Un faux départ pour la CAQ en éducation

10 octobre 2018

La démocratie a parlé, la CAQ vient tout juste d’être portée au pouvoir. En campagne électorale, elle a clairement fait connaître ses priorités en éducation : dépistage et intervention précoce auprès des élèves ayant des difficultés d’apprentissage, ajout de ressources professionnelles et de soutien, augmentation de salaire chez les nouveaux enseignants et enseignantes, maternelles 4 ans et réfection du parc immobilier des écoles québécoises. Nous pouvions donc nous attendre à ce que le gouvernement ouvre ces chantiers en premier, en toute cohérence avec son discours de campagne.
Nous avons donc été franchement surpris de voir apparaître la question du port des signes religieux dans les écoles lors de la toute première sortie publique du premier ministre. Pourquoi s’attaquer à une telle question maintenant, d’autant plus que même si elle faisait partie du programme, celle-ci n’a pratiquement pas été abordée en campagne électorale?
À nos yeux, il demeure beaucoup plus urgent de réinvestir en éducation, d’assurer des services suffisants aux élèves et des classes équilibrées pour les enseignantes et enseignants et de s’attaquer à la pénurie de personnel. Nous avons justement fait campagne sur la base de ces priorités avec le mouvement Pour l’École Publique (PEP), parce qu’il y avait urgence.

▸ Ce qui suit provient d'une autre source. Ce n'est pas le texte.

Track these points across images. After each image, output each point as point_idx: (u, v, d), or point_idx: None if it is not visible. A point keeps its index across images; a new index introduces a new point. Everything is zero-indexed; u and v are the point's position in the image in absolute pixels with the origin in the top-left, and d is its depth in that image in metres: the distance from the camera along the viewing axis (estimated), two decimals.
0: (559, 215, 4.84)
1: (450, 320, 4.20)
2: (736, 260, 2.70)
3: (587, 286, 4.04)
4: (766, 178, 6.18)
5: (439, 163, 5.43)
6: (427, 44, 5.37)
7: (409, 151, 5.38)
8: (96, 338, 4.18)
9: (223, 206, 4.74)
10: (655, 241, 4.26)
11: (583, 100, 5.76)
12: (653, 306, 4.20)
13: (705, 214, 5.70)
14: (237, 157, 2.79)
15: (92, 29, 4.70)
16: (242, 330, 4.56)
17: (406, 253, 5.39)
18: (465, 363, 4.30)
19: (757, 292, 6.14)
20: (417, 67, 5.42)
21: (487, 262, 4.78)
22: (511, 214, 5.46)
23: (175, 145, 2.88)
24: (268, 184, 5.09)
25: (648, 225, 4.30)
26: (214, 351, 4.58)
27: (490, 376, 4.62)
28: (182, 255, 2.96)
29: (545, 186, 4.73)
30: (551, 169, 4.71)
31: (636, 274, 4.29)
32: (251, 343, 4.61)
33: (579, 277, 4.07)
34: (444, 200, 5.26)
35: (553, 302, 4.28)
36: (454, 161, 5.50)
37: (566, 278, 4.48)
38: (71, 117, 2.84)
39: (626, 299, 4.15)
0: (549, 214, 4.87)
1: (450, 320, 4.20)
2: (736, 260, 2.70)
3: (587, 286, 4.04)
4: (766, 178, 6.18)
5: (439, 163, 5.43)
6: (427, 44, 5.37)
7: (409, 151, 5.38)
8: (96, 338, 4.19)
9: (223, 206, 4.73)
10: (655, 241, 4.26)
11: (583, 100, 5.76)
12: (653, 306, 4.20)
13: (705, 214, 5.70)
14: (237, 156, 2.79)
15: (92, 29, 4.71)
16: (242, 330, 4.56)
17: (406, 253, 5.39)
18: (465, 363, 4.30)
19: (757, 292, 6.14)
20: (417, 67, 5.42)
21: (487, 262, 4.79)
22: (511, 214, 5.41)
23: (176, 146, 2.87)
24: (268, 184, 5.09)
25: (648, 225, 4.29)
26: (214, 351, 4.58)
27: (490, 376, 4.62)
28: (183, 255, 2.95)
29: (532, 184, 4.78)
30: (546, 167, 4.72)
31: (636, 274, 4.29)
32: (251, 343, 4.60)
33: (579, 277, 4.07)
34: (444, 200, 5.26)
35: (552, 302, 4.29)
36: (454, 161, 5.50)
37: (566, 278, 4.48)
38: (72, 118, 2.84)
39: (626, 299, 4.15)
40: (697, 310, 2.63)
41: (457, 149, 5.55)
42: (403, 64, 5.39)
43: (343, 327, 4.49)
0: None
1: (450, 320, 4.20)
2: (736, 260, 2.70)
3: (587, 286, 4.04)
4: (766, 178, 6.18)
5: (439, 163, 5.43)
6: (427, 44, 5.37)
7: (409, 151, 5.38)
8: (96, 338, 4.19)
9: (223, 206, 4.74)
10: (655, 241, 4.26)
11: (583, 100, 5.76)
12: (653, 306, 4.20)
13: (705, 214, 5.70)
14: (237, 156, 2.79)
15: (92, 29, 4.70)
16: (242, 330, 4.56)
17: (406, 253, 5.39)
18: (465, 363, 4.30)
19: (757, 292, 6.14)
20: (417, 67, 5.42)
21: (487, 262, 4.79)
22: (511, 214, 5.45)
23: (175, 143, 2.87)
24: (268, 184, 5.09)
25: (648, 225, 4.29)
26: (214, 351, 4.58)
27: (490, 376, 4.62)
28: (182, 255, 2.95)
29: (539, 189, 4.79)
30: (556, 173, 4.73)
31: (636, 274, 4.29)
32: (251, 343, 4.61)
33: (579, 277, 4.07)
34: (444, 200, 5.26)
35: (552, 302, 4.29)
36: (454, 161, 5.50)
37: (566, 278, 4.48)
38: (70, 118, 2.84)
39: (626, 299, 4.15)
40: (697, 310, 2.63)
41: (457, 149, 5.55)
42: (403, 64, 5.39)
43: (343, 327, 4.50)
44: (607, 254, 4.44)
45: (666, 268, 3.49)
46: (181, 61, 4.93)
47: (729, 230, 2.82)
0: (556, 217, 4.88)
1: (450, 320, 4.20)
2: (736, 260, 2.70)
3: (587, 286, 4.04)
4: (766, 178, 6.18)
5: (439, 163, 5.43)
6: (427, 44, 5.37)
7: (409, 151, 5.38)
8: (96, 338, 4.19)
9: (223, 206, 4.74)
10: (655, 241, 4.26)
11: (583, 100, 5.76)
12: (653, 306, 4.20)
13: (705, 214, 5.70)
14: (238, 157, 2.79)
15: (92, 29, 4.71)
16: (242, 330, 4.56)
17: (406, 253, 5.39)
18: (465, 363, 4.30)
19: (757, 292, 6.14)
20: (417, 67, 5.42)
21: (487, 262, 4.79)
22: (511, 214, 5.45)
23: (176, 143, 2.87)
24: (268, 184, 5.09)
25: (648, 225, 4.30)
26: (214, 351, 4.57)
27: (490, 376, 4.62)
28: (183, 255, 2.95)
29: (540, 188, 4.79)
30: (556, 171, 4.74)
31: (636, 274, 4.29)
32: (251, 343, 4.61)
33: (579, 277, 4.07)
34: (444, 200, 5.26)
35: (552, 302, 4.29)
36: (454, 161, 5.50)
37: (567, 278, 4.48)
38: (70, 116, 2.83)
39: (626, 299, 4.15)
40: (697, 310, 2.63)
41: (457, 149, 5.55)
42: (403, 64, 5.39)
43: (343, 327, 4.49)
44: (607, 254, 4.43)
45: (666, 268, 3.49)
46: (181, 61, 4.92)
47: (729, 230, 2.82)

Pourquoi le nouveau gouvernement détourne-t-il l’attention de la population à ce moment-ci? Est-ce une stratégie de diversion? Monsieur Legault croit-il que pendant que la population se déchire avec un débat de valeurs aussi émotif, il gagne du temps et n’a pas à travailler sur les vrais problèmes, comme les réinvestissements urgents à faire dans le réseau pour épauler celles et ceux qui y travaillent au quotidien?
Certes, notre organisation plaide pour le principe de la laïcité de l’État, mais assurons-nous d’être bien compris : nous défendrons avec vigueur les droits des enseignantes et enseignants qui, selon les prétentions gouvernementales, pourraient être congédiés alors qu’ils font honorablement leur travail. Et tous nos syndicats vont défendre ces droits, cela va de soi.
Depuis le débat entourant la charte de la laïcité, qui date de 2013, le paysage social, juridique et politique a considérablement changé. Pourtant, à l’époque, face à un projet défini, nous avions démocratiquement consulté les enseignantes et enseignants pour leur demander leur avis. Aujourd’hui, entre les ballons d’essai et les clauses grands-pères possibles, on navigue en spéculant selon l’humeur du jour d’un caucus toujours sans ministre. S’il advenait que le gouvernement caquiste présente un projet de loi concret et structuré, nous envisagerons de consulter à nouveau nos membres. Nous invitons d’ailleurs le nouveau gouvernement à imiter cette façon de faire et à consulter le personnel enseignant avant d’adopter des mesures qui le concerneront directement, que ce soit face à son travail ou au cœur même de ses droits. Valoriser la profession enseignante, ça commence par respecter l’opinion de celles et ceux qui l’exercent.
Les besoins sont criants dans les écoles, tout le monde le sait. Je nous invite donc toutes et tous à consacrer le plus clair de notre énergie à bâtir ensemble un réseau public à la hauteur de nos attentes. Après des années d’austérité, de négligence et de manque de respect, il est plus que temps d’y voir.